Fonseca responded by pushing Tolisso higher and asking full backs Mata and Steeve Kango to pin Celta’s wing-backs deep. Tyler Morton completed 95 of his 101 passes and Corentin Tolisso connected with 87 of 102, while Endrick drifted from the number ten line to drag centre backs into awkward spaces. Giráldez withdrew Iago Aspas and the goalscorer Rueda at half-time, introducing Ferran Jutglà and Sergio Carreira to preserve legs and protect the 3-4-2-1 shape, then switched to a back four when Mihailo Ristić replaced Mingueza in the 63rd minute. The plan almost held. Celta defended their box with Carl Starfelt bravely blocking and Matías Vecino screening, limiting Lyon to snatched efforts despite the numerical disadvantage.

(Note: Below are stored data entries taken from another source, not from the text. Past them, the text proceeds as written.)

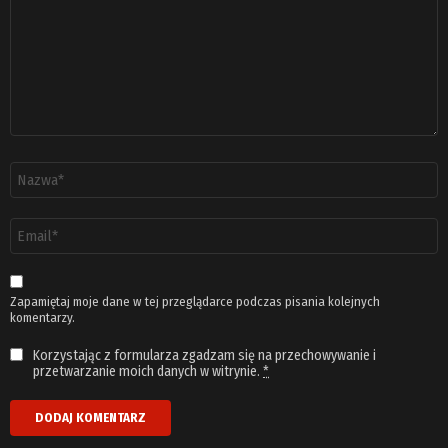
Nazwa
*
Adres
email
*
Zapamiętaj moje dane w tej przeglądarce podczas pisania kolejnych
komentarzy.
Korzystając z formularza zgadzam się na przechowywanie i
przetwarzanie moich danych w witrynie.
*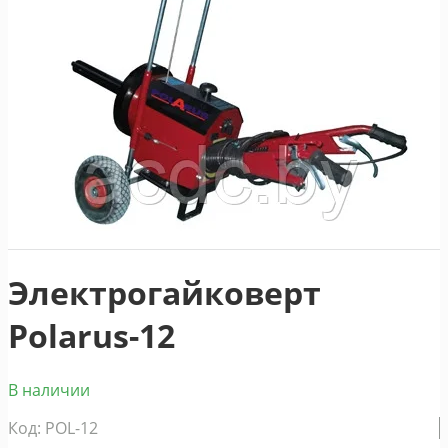
Электрогайковерт
Polarus-12
В наличии
Код: POL-12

Yet the pressure never relented. Kango’s yellow in the 77th minute and Nicolás Tagliafico’s booking in the 53rd minute reflected how often Swedberg and Jutglà still found breaks in transition, although Celta never once forced a corner and finished with only five attempts. Lyon’s bench provided the final shove. Adam Karabec arrived in the 70th minute to freshen the midfield, then Fonseca flooded the centre with Tanner Tessmann, Orel Mangala and Adil Hamdani in the 85th minute. Two minutes later Mata supplied Endrick, who steered the night’s final meaningful touch past Radu for the 87th-minute leveller that the volume of possession and seven corners probably deserved.
Key performances
Swedberg’s 67-minute shift was the heartbeat of Celta’s better moments. He combined work-rate and craft, creating the opener and winning duels that relieved pressure. Behind him Starfelt and Javi Rodríguez battled through Endrick’s rotations, while Radu posted five saves and refused to buckle until the end. Still, the night will be remembered for Borja Iglesias’s indiscipline: cautioned twice, gone by the 54th minute, and suddenly Giráldez had to ask Ferran Jutglà to press alone for thirty-six minutes plus stoppage time.
For Lyon, Endrick was irrepressible, producing four key passes, three total efforts, two of them on target, and the late goal that caps his burgeoning European season. Mata’s calm assist underlined why Fonseca trusts him to invert and create, and Moussa Niakhaté’s distribution from the back kept Lyon’s tempo brisk. Even Morton, always neat at Liverpool, looked liberated here with 101 passes and a platform to dictate.
What it means
The tie is level, yet the emotional balance feels tilted toward Lyon, who now play the second leg at the Groupama Stadium with a fresher squad and Endrick in full flow. Celta must travel without Borja Iglesias due to suspension but can take heart from the way they restricted Lyon to 0.80 expected goals despite being a player down for more than half an hour. Giráldez still needs more fluency in attack if Swedberg is isolated and Aspas lacks rhythm.
Fonseca’s men, top of the Europa League standings after the league phase, remain on course for a quarter-final place, and the late punch here feels like the kind of moment that swells belief. Lyon now turn to their domestic weekend before the return in Décines, while Celta look to steady themselves in La Liga and hope for kinder officiating. Europe’s knockout nights are only just finding their bite, with drama already spilling across the continent as seen in Vitinha spark and late flurry give PSG commanding 5-2 lead over Chelsea. If this first leg taught us anything, it is that control can be an illusion: a single lapse, a single red card, and the shape of an entire campaign can change within one cold minute in March.